• [Texto fornecido]
——————

2004-05-17

Régio vive nos objectos e nas velhas casas que habitou. Eis a proposta de leitura que o Prof. Doutor António Ventura nos cedeu e que aqui deixo, a benefício de inventário.

José Régio Antiquário
 
António Ventura

José Régio foi, e continua a ser, não obstante os eclipses conjunturais com que alguns teimam em obscurecer a sua obra, um dos escritores mais importantes da literatura portuguesa de todos os tempos e, simultaneamente, uma referência obrigatória da nossa cultura contemporânea. O carácter polifacetado da sua obra escrita – cultivou a poesia, a novela, o romance, o ensaio, o teatro, a crónica, a crítica, a epistolografia... - é reforçado pelas incursões noutros domínios, como o das artes plásticas, ao mesmo tempo que nunca enjeitou a necessidade que considerava essencial, de ser livre, de agir livremente, contra ventos e marés, sem ceder a popularidades fáceis e a aplausos gratuitos.
Propomo-nos abordar, neste breve artigo, uma das vertentes menos conhecidas da sua actividade cultural, e, curiosamente, uma das que teve maiores consequências na sua relação com o grande público de hoje: a de coleccionador[1]. De facto, para além dos seus livros que estão disponíveis – agora nas Obras Completas a cargo da Imprensa Nacional - , é através das casas – museus de Vila do Conde e de Portalegre que esse grande público mais facilmente tem contactado com o mundo de José Régio.
 Consideramos aqui a palavra «antiquário» na acepção que lhe dá Rafael Bluteau, no Vocabulário Português e Latino (1712): «curioso investigador de coisas antigas, de costumes velhos, de escrituras, medalhas, imagens dos antigos»[2]. O recente Dicionário da Academia, refere o substantivo «antiquário» em três acepções: «pessoa que se dedica ao estudo de coisas antigas, à investigação de antiguidades», «aquele que colecciona objectos antigos, antiguidades», e «negociante de antiguidades»[3].

——————

• [Instrução A] No artigo sobre José Régio, em que obra e em que ano Rafael Bluteau deu a acepção de «antiquário» adoptada pelo autor?
• [Instrução B] Transcreva do artigo sobre José Régio o trecho que começa em "Régio vive nos" e termina em "benefício de inventário.".

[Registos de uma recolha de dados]
——————

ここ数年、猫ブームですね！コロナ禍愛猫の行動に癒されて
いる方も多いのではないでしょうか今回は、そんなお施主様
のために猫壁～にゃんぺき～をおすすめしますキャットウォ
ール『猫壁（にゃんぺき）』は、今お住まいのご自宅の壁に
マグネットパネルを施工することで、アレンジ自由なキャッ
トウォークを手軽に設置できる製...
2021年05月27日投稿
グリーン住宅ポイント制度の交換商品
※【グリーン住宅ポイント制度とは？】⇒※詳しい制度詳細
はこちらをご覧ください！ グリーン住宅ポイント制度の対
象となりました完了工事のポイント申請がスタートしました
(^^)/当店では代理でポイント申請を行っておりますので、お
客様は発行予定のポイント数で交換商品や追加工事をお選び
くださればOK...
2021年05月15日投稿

——————

• [Resposta A] No Vocabulário Português e Latino, de 1712.

• [Resposta B]
Régio vive nos objectos e nas velhas casas que habitou. Eis a proposta de leitura que o Prof. Doutor António Ventura nos cedeu e que aqui deixo, a benefício de inventário.